### WHAT THE TASK ASKS
Drop every image and restate the entries below word for word.

### RECORDS FOR PROCESSING
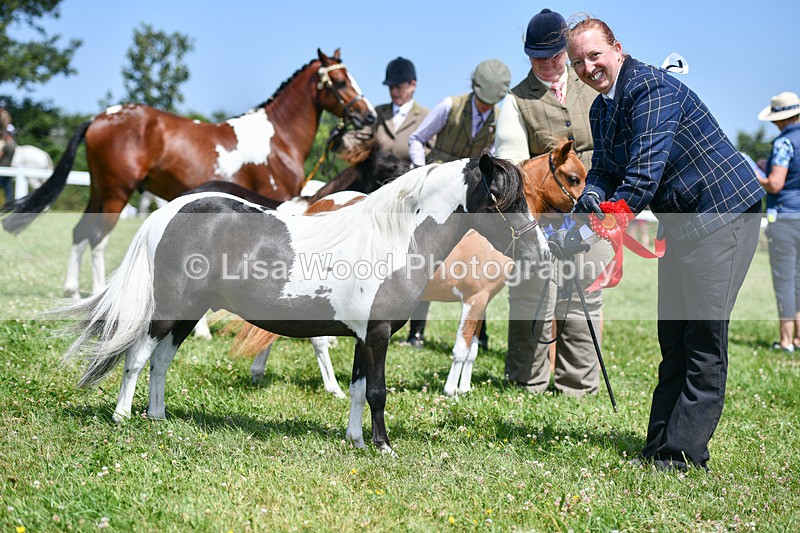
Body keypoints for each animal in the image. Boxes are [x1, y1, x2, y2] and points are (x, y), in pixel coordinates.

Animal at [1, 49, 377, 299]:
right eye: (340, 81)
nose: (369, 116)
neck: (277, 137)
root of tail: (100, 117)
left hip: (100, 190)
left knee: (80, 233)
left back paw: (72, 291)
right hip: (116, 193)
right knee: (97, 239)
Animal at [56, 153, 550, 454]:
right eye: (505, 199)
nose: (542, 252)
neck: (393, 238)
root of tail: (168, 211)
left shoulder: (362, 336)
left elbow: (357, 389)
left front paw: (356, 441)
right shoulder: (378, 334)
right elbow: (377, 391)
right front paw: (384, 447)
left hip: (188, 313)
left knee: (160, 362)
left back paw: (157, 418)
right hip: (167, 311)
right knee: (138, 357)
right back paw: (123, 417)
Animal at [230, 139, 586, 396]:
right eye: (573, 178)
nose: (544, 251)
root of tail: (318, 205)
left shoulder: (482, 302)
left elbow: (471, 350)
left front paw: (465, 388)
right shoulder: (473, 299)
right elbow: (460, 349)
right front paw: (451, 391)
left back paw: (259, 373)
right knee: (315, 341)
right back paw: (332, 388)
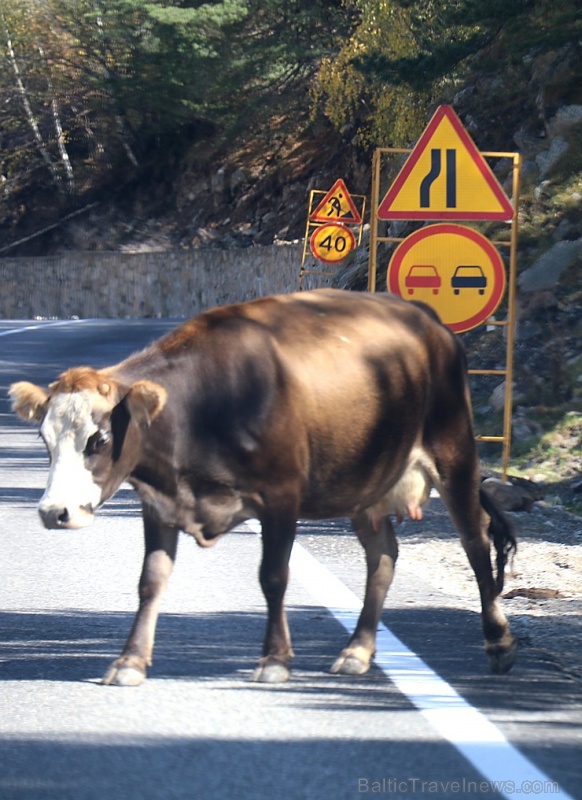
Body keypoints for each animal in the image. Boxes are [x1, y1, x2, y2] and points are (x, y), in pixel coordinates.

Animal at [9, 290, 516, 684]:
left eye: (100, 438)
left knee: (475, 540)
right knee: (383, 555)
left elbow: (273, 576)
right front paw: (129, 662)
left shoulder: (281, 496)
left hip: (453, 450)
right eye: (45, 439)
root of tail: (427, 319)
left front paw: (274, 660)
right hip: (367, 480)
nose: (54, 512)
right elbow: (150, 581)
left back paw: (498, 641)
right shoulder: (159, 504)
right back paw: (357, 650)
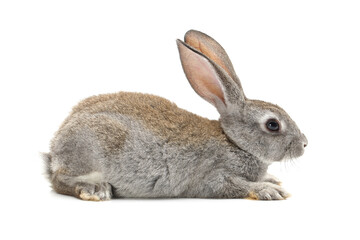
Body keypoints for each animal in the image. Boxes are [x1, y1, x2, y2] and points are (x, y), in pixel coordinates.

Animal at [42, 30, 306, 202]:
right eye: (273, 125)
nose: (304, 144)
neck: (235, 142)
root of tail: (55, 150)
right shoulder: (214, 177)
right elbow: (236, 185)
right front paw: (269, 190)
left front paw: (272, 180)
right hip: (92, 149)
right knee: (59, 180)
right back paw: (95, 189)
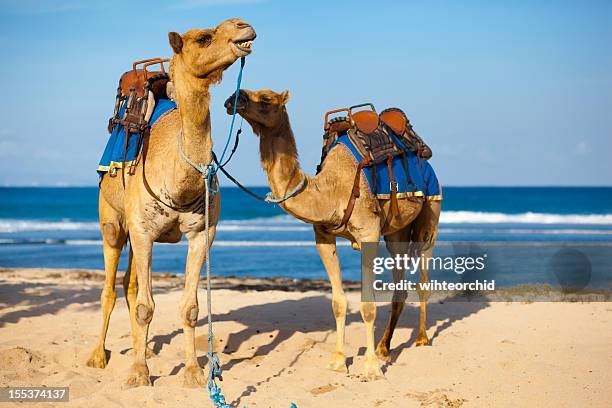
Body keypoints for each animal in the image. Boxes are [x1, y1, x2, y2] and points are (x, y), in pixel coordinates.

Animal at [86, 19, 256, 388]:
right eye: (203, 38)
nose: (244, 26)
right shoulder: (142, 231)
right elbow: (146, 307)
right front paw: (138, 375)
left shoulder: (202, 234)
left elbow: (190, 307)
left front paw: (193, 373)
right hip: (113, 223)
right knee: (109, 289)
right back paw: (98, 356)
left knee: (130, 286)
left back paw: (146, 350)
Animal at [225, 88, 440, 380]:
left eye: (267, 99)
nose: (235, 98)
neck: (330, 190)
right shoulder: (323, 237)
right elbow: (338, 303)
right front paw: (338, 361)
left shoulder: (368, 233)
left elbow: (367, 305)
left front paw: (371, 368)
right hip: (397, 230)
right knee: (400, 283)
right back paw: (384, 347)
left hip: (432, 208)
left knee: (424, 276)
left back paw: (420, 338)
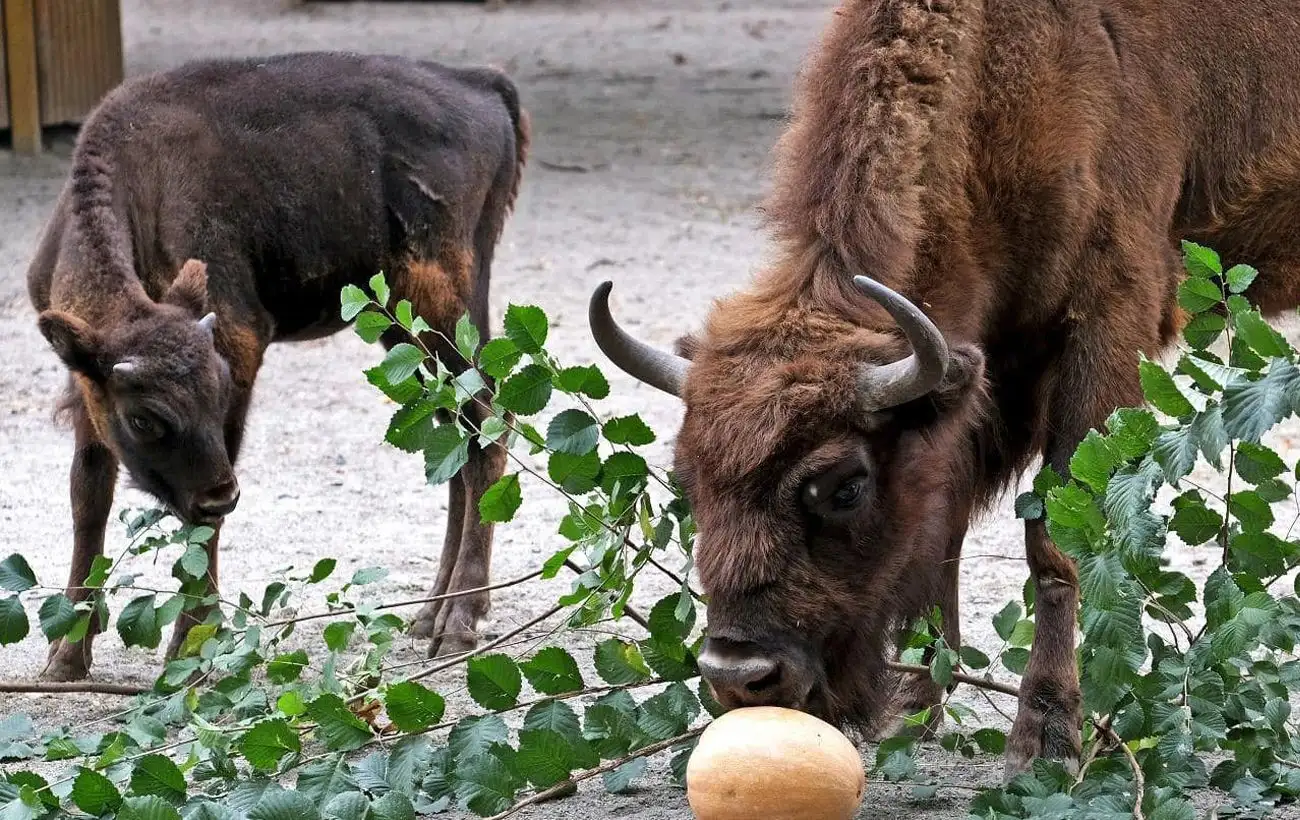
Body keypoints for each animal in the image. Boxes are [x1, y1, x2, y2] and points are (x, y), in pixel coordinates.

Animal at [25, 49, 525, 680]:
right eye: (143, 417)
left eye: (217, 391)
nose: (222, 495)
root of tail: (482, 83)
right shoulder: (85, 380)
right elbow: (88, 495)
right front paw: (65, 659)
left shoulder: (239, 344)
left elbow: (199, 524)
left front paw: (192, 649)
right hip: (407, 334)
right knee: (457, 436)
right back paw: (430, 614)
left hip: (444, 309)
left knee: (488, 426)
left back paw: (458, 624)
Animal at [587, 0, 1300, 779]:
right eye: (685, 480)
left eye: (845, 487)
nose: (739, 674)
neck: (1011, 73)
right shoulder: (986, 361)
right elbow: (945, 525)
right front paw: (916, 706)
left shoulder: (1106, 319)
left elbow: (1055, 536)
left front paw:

### SOLUTION FOR THIS TASK
Body keypoints for each animal in the image. Boxes are [x1, y1, x2, y2] and points are (x, y), in pixel coordinates.

Animal at [1, 49, 377, 299]:
right eye: (340, 81)
nose: (369, 116)
neck: (277, 137)
root of tail: (100, 117)
left hip: (100, 190)
left knee: (80, 233)
left back paw: (72, 291)
right hip: (116, 193)
right knee: (97, 239)
Animal at [56, 153, 550, 454]:
right eye: (505, 199)
nose: (542, 252)
neck: (393, 238)
root of tail: (168, 211)
left shoulder: (362, 336)
left elbow: (357, 389)
left front paw: (356, 441)
right shoulder: (378, 334)
right elbow: (377, 391)
right front paw: (384, 447)
left hip: (188, 313)
left knee: (160, 362)
left back paw: (157, 418)
right hip: (167, 311)
right knee: (138, 357)
right back paw: (123, 417)
Animal at [230, 139, 586, 396]:
right eye: (573, 178)
nose: (544, 251)
root of tail: (318, 205)
left shoulder: (482, 302)
left elbow: (471, 350)
left front paw: (465, 388)
right shoulder: (473, 299)
right elbow: (460, 349)
right front paw: (451, 391)
left back paw: (259, 373)
right knee: (315, 341)
right back paw: (332, 388)
Body keypoints for each animal in the image. Boxes are [x1, y1, x2, y2] and points are (x, y), in pixel coordinates.

Animal at [9, 290, 516, 684]:
left eye: (100, 438)
left knee: (475, 540)
right knee: (383, 555)
left elbow: (273, 576)
right front paw: (129, 662)
left shoulder: (281, 496)
left hip: (453, 450)
right eye: (45, 439)
root of tail: (427, 319)
left front paw: (274, 660)
right hip: (367, 480)
nose: (54, 512)
right elbow: (150, 581)
left back paw: (498, 641)
right shoulder: (159, 504)
right back paw: (357, 650)
Body keypoints for each animal in the image. Boxes are [x1, y1, x2, y2] and points are (x, y), in pixel coordinates.

Animal at [42, 30, 306, 202]:
right eye: (273, 125)
nose: (304, 144)
neck: (235, 142)
root of tail: (55, 150)
right shoulder: (214, 177)
right elbow: (236, 185)
right front paw: (269, 190)
left front paw: (272, 180)
right hip: (92, 149)
right knee: (59, 180)
right back paw: (95, 189)
Body keypoints for each animal in the image. Boxes are [x1, y1, x2, y2] and points are (x, y), in pixel coordinates.

Animal at [86, 19, 256, 388]:
right eye: (203, 38)
nose: (244, 26)
right shoulder: (142, 231)
right elbow: (146, 307)
right front paw: (138, 375)
left shoulder: (202, 234)
left elbow: (190, 307)
left front paw: (193, 373)
right hip: (113, 223)
right knee: (109, 289)
right back paw: (98, 356)
left knee: (130, 286)
left back paw: (146, 350)
Animal at [225, 88, 440, 380]:
left eye: (267, 99)
nose: (235, 98)
neck: (330, 190)
right shoulder: (323, 237)
right elbow: (338, 303)
right front paw: (338, 361)
left shoulder: (368, 233)
left elbow: (367, 305)
left front paw: (371, 368)
right hip: (397, 230)
right knee: (400, 283)
right back paw: (384, 347)
left hip: (432, 208)
left knee: (424, 276)
left back paw: (420, 338)
Body keypoints for each animal in the image. Boxes are [x1, y1, x2, y2] and points are (x, y), in pixel coordinates.

Animal at [25, 49, 525, 680]:
right eye: (143, 417)
left eye: (217, 391)
nose: (222, 495)
root of tail: (482, 83)
right shoulder: (85, 380)
right elbow: (88, 495)
right front paw: (65, 659)
left shoulder: (239, 344)
left elbow: (199, 524)
left front paw: (192, 649)
right hip: (407, 334)
right knee: (457, 436)
right back paw: (430, 614)
left hip: (444, 309)
left knee: (488, 426)
left back paw: (458, 624)
Animal at [587, 0, 1300, 779]:
right eye: (685, 480)
left eye: (845, 487)
nose: (739, 674)
neck: (1011, 73)
right shoulder: (986, 361)
right elbow: (945, 525)
right front paw: (916, 706)
left shoulder: (1106, 319)
left elbow: (1055, 536)
left front paw:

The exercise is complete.